Na semana passada, o Supremo Tribunal Federal (STF) iniciou a apreciação sobre a extensão da “Lei de Anistia” para os crimes de tortura cometidos durante os governos militares (1964-1985). Serão ou não anistiados as pessoas que torturaram? Paralelo a apreciação do STF, as indenizações pagas pelo Governo Federal às vítimas do regime militar já chegam a quantia de R$ 10.000.000.000,00 (dez bilhões de reais). Dos indenizados com o dinheiro público, 90% são brancos e de classe média alta (leia-se ricos). Não vou entrar no mérito da questão se são ou não justos os valores indenizados, muito menos valorar os requisitos colocados para que as pessoas façam jus à reparação financeira. Entretanto vou fazer uma indagação: e os negros que foram torturados da forma mais bruta já vista pela humanidade – escravidão – sem chances de se organizarem, de se armarem ou de se exilarem em Paris, por que seus descendentes não fazem jus à reparação ou indenizações milionárias?
Na Bahia – o estado com a maior população negra fora da África – nunca teve um governador negro (2014 espero escrever: “NÓS PODEMOS!”), nem senador. O Presidente do Olodum (João Jorge) contando com o apoio explícito de, além de outros notórios, Vovô do Ilê e Carlinhos Brown, duas “entidades” baianas reconhecidas internacionalmente pelos serviços prestados para o desenvolvimento dos negros, não conseguem legenda para que João Jorge seja candidato a senador no partido que aposta no desenvolvimento sustentável e na diversidade. Querem Marina Silva na presidência, mas não querem João Jorge no senado? Como explicar esta contradição? Ou “eles” acham que os milhares de jovens que consolidaram sua cidadania nas oficinas de arte, música, dança, teatro e escola do Olodum não contam por que são negros? João Jorge, além de ser um empreendedor e personalidade de sucesso reconhecido mundialmente, é mestre e está concluindo seu doutoramento em Direito pela Universidade de Brasília. Será que o “Partido” está julgando ele como julgaram o personagem retratado por Lima Barreto no livro “Recordações do Escrivão Isaias Caminha”, há mais de cem anos atrás? Tem bom caráter, capacidade intelectual, competência comprovada, estudioso, mas não serve porque é negro?
Voltando a questão da anistia e indenizações milionárias, o General – chefe do Departamento-Geral do Pessoal do Exército – que criticou a “Comissão da Verdade” dizendo que era uma comissão de calúnia e revanchista, foi exonerado imediatamente após a crítica! Porém alguns militares aproveitando do cargo publicaram pela editora do Exército (BIBLIEX) um livro negando o racismo no Brasil, com dinheiro da União e afrontando diretamente políticas públicas de afirmação adotadas pelo Governo Federal.
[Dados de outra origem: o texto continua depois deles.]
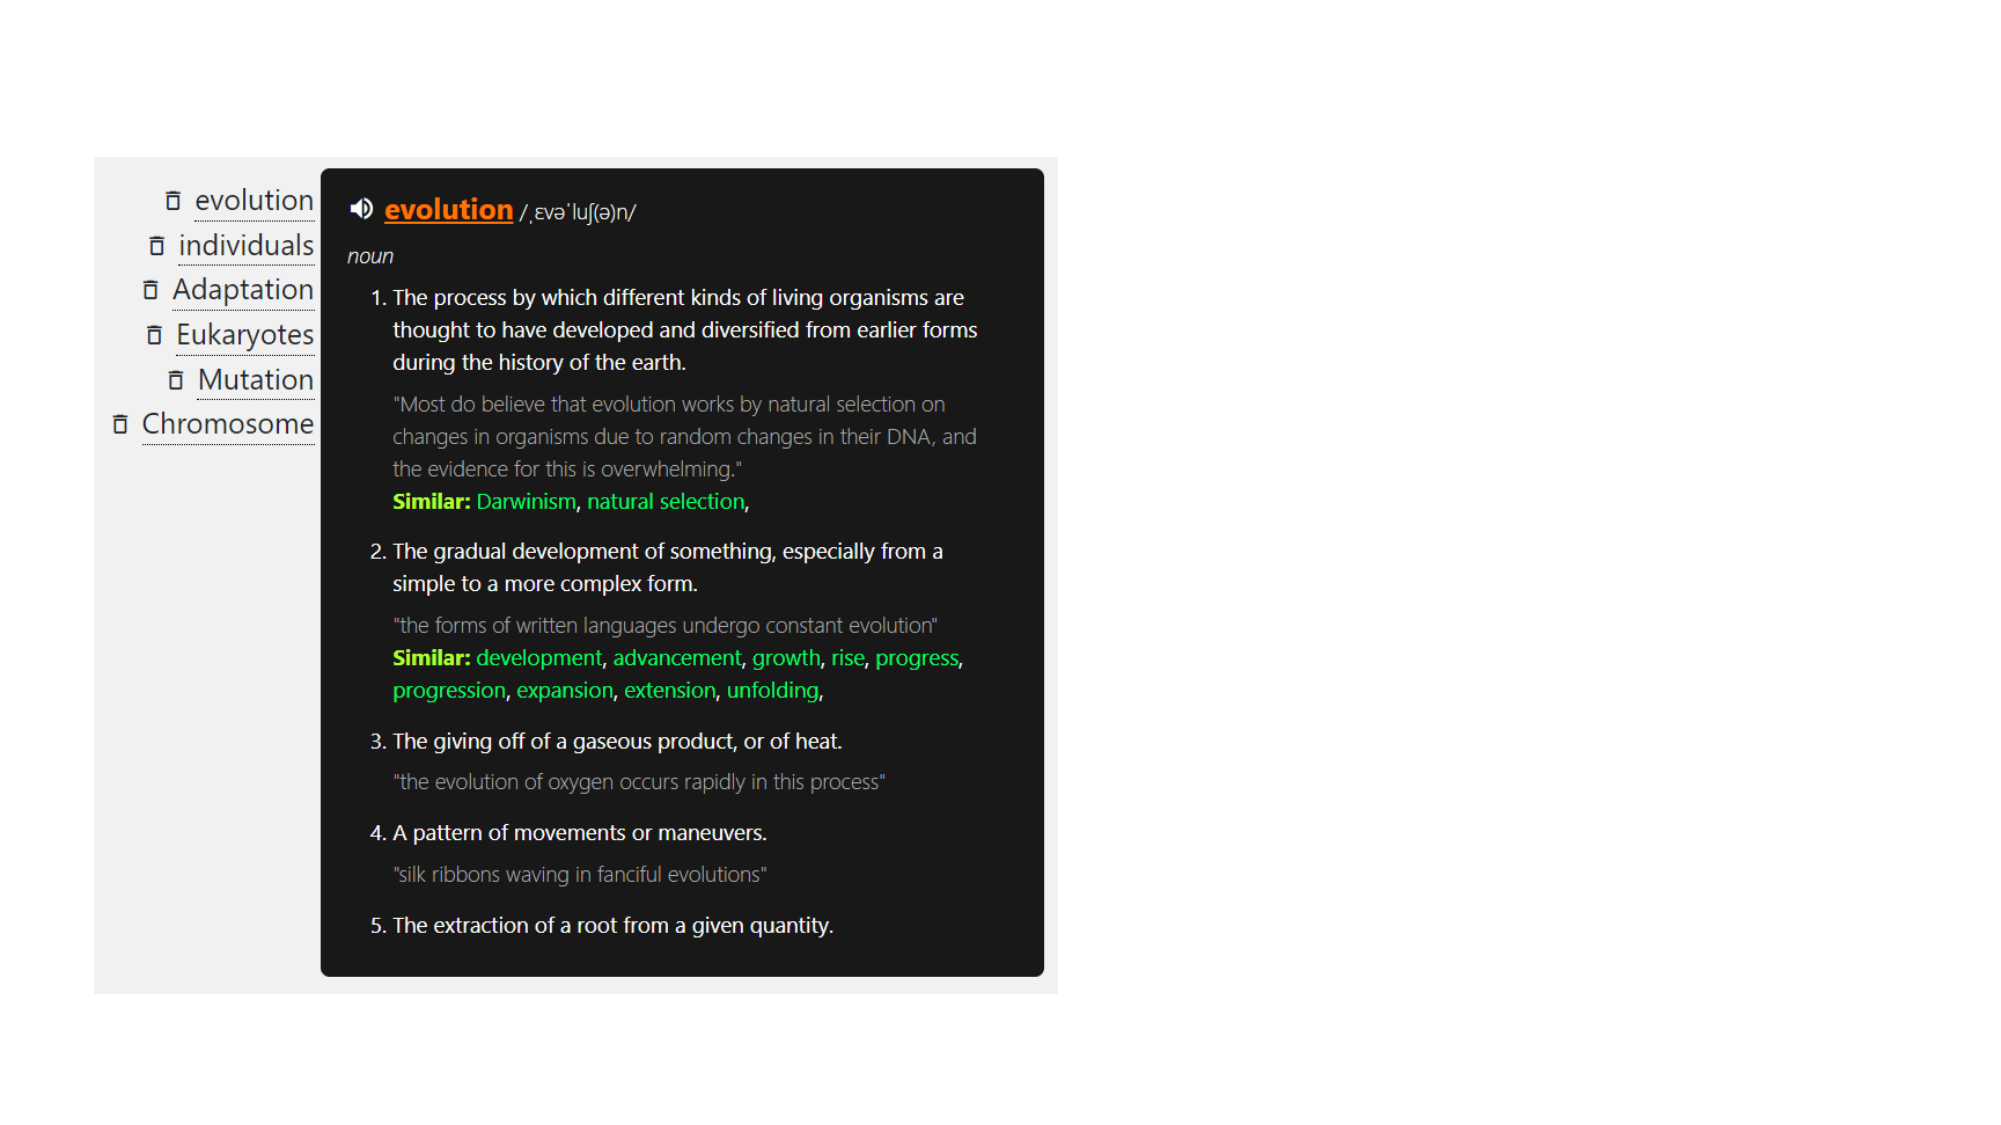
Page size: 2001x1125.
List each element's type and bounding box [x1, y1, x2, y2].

picture [93, 157, 1058, 994]
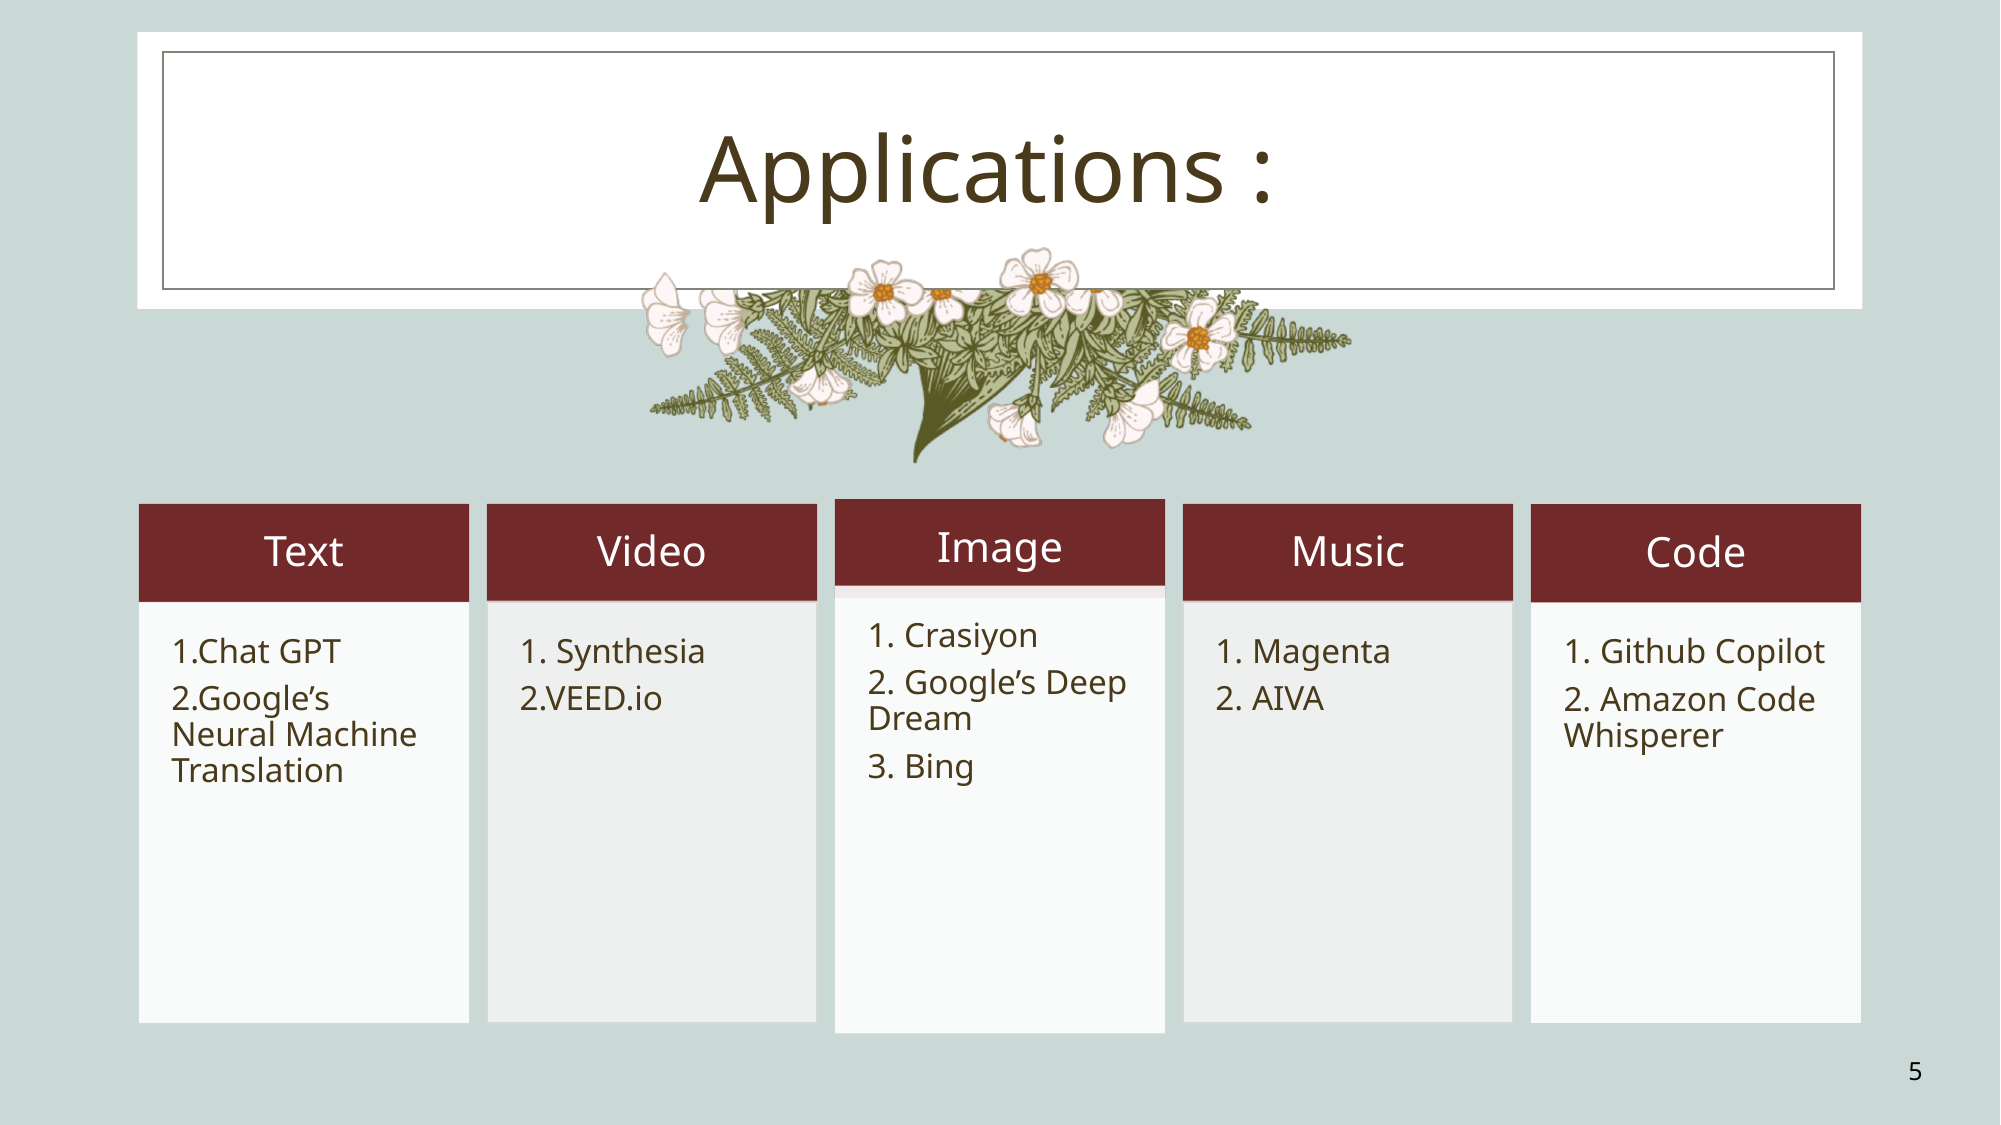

Ninguém foi exonerado, ressarciu o erário ou houve qualquer atitude para amenizar o retrocesso financiado com dinheiro público. Até quando a questão racial e os negros serão tratados com invisibilidade e desprezo? Quem ganha com a falta de diversidade e ausência de políticas públicas que promovam a igualdade? Todos perdem!
Quando lembro que a imprensa carioca infernizou o governo de Benedita da Silva, chamando-a de irresponsável e incompetente, por causa do desabamento ocorrido na região serrana que matou duas pessoas no primeiro mês do seu governo, e que essa mesma imprensa nada comentou em relação à responsabilidade ou competência do Governador, que está a três anos e quatro meses no cargo, por ocasião da morte de centenas de cariocas soterrados, penso: será que este tratamento dispensado a Benedita é resultado dela ser negra? Quando lembro que a ministra Matildes Ribeiro deixou o cargo pressionada por ter cometido um engano no uso do cartão corporativo, diante de casos de desvio de dinheiro público que são descobertos diariamente e acabam em “pizza”, me questiono: será que ela teve este fim pelo fato de ter desenvolvido um bom trabalho em prol da promoção da igualdade racial? Por fim, quando vejo ricos recebendo indenizações milionárias por terem sofridos ou serem descendentes de quem sofreu “torturas” e vejo descendentes de escravos lutando para ter acesso as universidades públicas (cotas) ou para permanecerem nos seus quilombos, reflito sobre reparação: por que vejo chifres na cabeça de cavalo?